Publication Name: Australasian Exploration Geoscience Conference 2019
Authors: Roman Isaenkov, Stanislav Glubokovskikh, Boris Gurevich
Date Published: September 2019
Number of Pages: 6
Abstract:
CO2 injection into clastic brine-saturated reservoirs leads to a detectable reduction of the elastic moduli of the reservoir rocks. However, quantitative interpretation of the time-lapse seismic anomalies obtained for CO2 storage projects is challenging, because the injected gas can form thin plumes with low saturated narrow streaks. That is why, the time-lapse interpretation is often limited to qualitative detection of CO2 leakages. This paper is concerned with two questions: what CO2 plume parameters can be estimated from realistic bandlimited seismic data and how noise in the data affects the quality of the estimates.

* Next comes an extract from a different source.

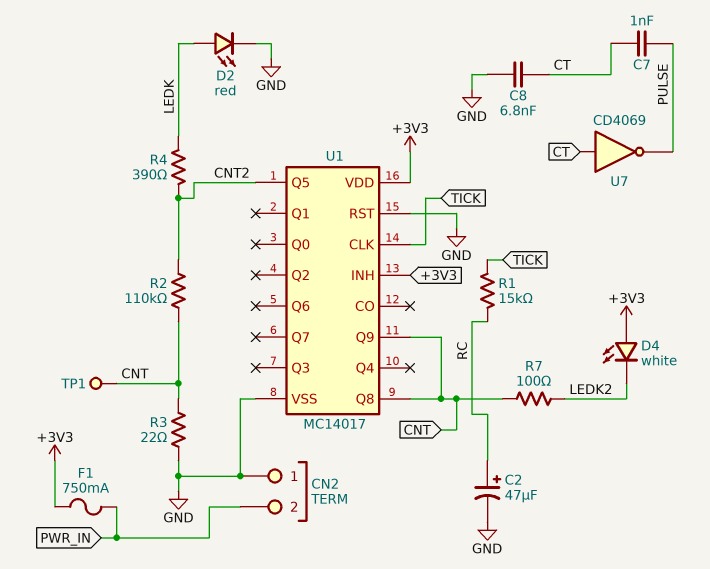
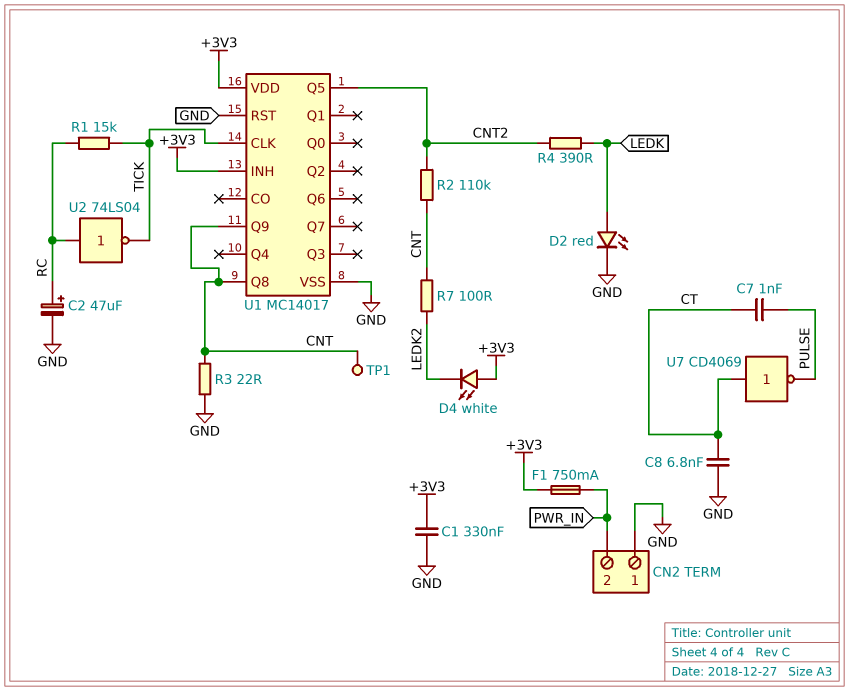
C1: none -> 330nF (+3V3, GND)
U2: none -> NOT 74LS04 (in RC, out TICK)

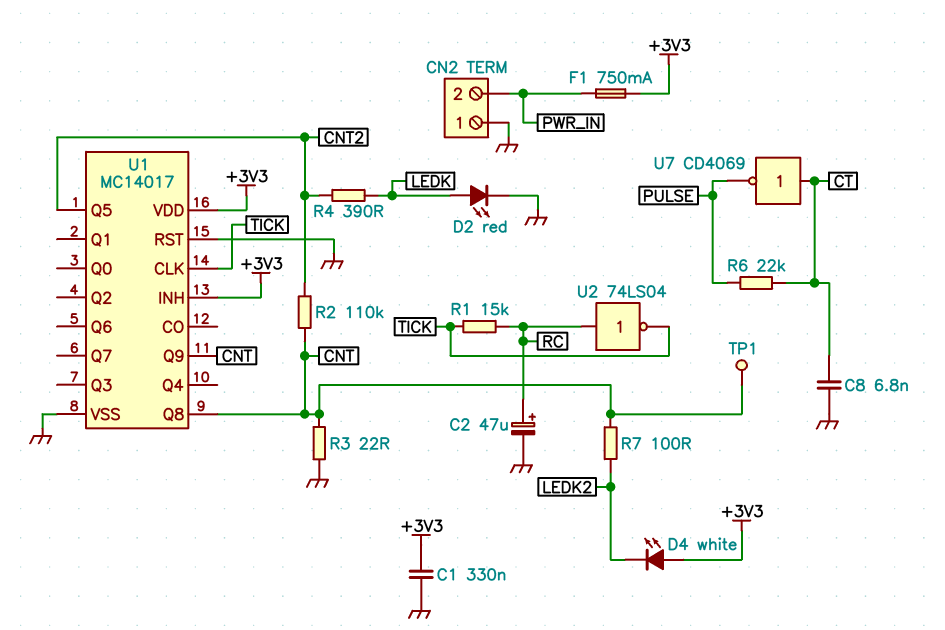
C7: 1nF (CT, PULSE) -> none
R6: none -> 22k (CT, PULSE)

To this end we perform stochastic rock physics simulations of the injection reservoirs. The reservoir realisations differ in thickness, net-to-gross, contrast between the permeable and impermeable sediments and vertical distribution of the CO2. The rock physics analysis suggests that maximum and integral value of the relative acoustic impedance changes are most sensitive to the parameters of the plume. The remainder of the analysis of the noise focuses on the survey repeatability and errors in the wavelet estimation. We show that both of the noise types strongly affect the accuracy of the time-lapse inversion. The proposed workflow provided rigorous means to estimate limitations of the time-lapse seismic inversion for CO2 storage projects. It may be easily adapted to real projects and guide the monitoring system design or optimisation of data analysis workflows.